The House of Representatives has voted to repeal the Patient Protection and Affordable Care Act (PPACA) over fifty times since January 2011. Repeal. Tear it up. Throw it away. The Republicans hate the law and want to eliminate it.
Last July the Administration chose to postpone for a year one of the most complicated and confusing portions of the new law, the employer mandate. So what do the Republicans want to do about President Obama choosing to hold off part of the implementation of this law that they hate? The Speaker of the House, John Boehner, wants to sue the President.
Even though the House has tried to postpone and/or eliminate the employer mandate, the Republicans are really offended that the President did it without them. It doesn’t seem to matter to the Boehner and his team whether this was necessary. It is strictly political for them.
All or nothing. Enforce the entire law including all of the mandates, or none at all. Except contraception, but that’s a different issue.
No President has ever delayed the implementation of a law, especially a health care law, on his own without Congressional approval. None, as long as you don’t count George Bush and the Medicare Part D (Rx) rollout in 2006.
At some point we are going to get a Congress interested in governing. This sideshow does nothing to solve the problems with healthcare.gov. This lawsuit or threat of legal action will not help even one more American have access to care.

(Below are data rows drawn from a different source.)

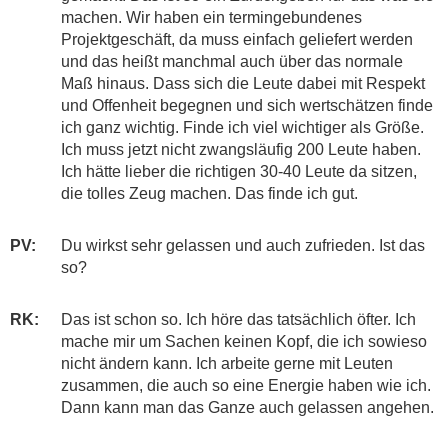
machen. Wir haben ein termingebundenes
Projektgeschäft, da muss einfach geliefert werden
und das heißt manchmal auch über das normale
Maß hinaus. Dass sich die Leute dabei mit Respekt
und Offenheit begegnen und sich wertschätzen finde
ich ganz wichtig. Finde ich viel wichtiger als Größe.
Ich muss jetzt nicht zwangsläufig 200 Leute haben.
Ich hätte lieber die richtigen 30-40 Leute da sitzen,
die tolles Zeug machen. Das finde ich gut.
PV:
Du wirkst sehr gelassen und auch zufrieden. Ist das
so?
RK:
Das ist schon so. Ich höre das tatsächlich öfter. Ich
mache mir um Sachen keinen Kopf, die ich sowieso
nicht ändern kann. Ich arbeite gerne mit Leuten
zusammen, die auch so eine Energie haben wie ich.
Dann kann man das Ganze auch gelassen angehen.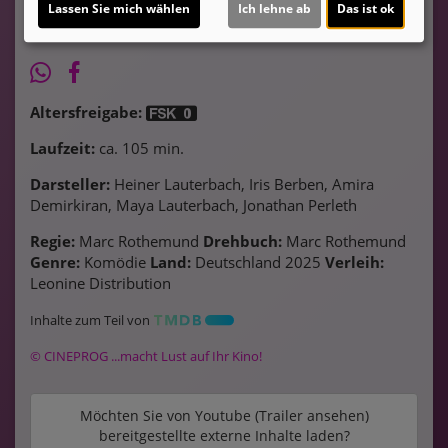
Lassen Sie mich wählen
Ich lehne ab
Das ist ok
Altersfreigabe:
Laufzeit:
ca. 105 min.
Darsteller:
Heiner Lauterbach, Iris Berben, Amira
Demirkiran, Maya Lauterbach, Jonathan Perleth
Regie:
Marc Rothemund
Drehbuch:
Marc Rothemund
Genre:
Komödie
Land:
Deutschland 2025
Verleih:
Leonine Distribution
Inhalte zum Teil von
© CINEPROG ...macht Lust auf Ihr Kino!
Möchten Sie von
Youtube (Trailer ansehen)
bereitgestellte externe Inhalte laden?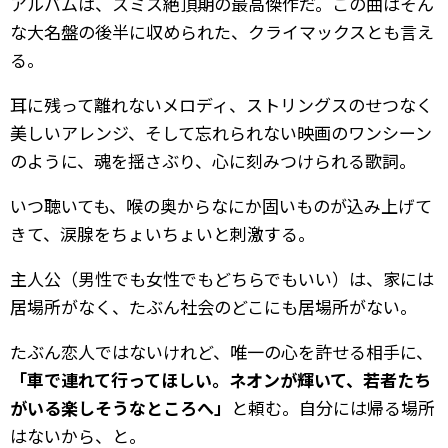
アルバムは、スミス絶頂期の最高傑作だ。この曲はそん
な大名盤の後半に収められた、クライマックスとも言え
る。
耳に残って離れないメロディ、ストリングスのせつなく
美しいアレンジ、そして忘れられない映画のワンシーン
のように、魂を揺さぶり、心に刻みつけられる歌詞。
いつ聴いても、喉の奥からなにか固いものが込み上げて
きて、涙腺をちょいちょいと刺激する。
主人公（男性でも女性でもどちらでもいい）は、家には
居場所がなく、たぶん社会のどこにも居場所がない。
たぶん恋人ではないけれど、唯一の心を許せる相手に、
「車で連れて行ってほしい。ネオンが輝いて、若者たち
がいる楽しそうなところへ」
と頼む。自分には帰る場所
はないから、と。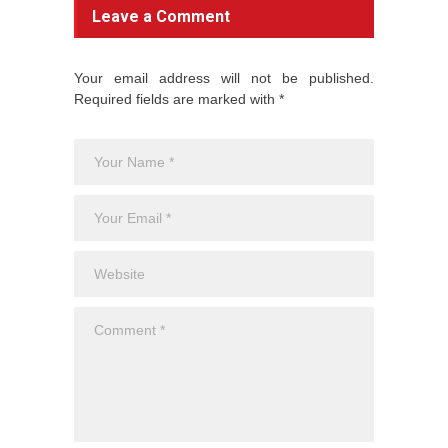
Leave a Comment
Your email address will not be published.
Required fields are marked with *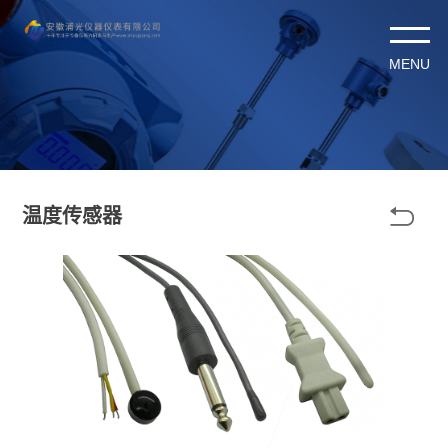

温度传感器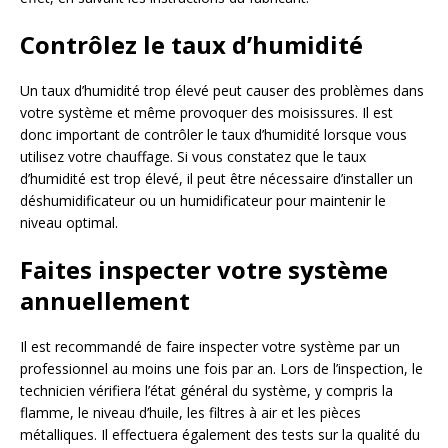
Contrôlez le taux d’humidité
Un taux d’humidité trop élevé peut causer des problèmes dans
votre système et même provoquer des moisissures. Il est
donc important de contrôler le taux d’humidité lorsque vous
utilisez votre chauffage. Si vous constatez que le taux
d’humidité est trop élevé, il peut être nécessaire d’installer un
déshumidificateur ou un humidificateur pour maintenir le
niveau optimal.
Faites inspecter votre système
annuellement
Il est recommandé de faire inspecter votre système par un
professionnel au moins une fois par an. Lors de l’inspection, le
technicien vérifiera l’état général du système, y compris la
flamme, le niveau d’huile, les filtres à air et les pièces
métalliques. Il effectuera également des tests sur la qualité du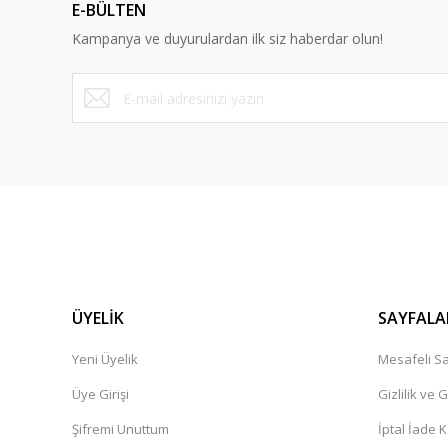
E-BÜLTEN
Bu ürüne benzer farklı alternatifler olmalı.
Kampanya ve duyurulardan ilk siz haberdar olun!
ÜYELİK
SAYFALA
Yeni Üyelik
Mesafeli Sa
Üye Girişi
Gizlilik ve 
Şifremi Unuttum
İptal İade K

The Supreme Court’s decision of June 28, 1971 recognized the Champ’s Conscientious Objector status. We have faith, as a country, that the Supreme Court will normally get it right. Normally, but not always.
And soon we will have the spectacle of John Boehner – a man who doesn’t want to be President, he just doesn’t want anyone else to be President – suing Barack Obama. And we are left to wonder if all of this could have been avoided if the President had just taken Boehner golfing more often or if he had invited him to build a snowman.
I know George Carlin would have been amused.
Another way to look at it is since no side has had a great solution to the cost of Insurance (which in the end affects who is covered, payment or not) yet the President said it would destroy the effect of the law (opps that was prior to the debt extension?) , but now after the debt ceiling has been raised and election are in the fall it’s ok to delay the mandate. Not sure announcing this prior to the debt ceiling increase had anything was anything but a political move?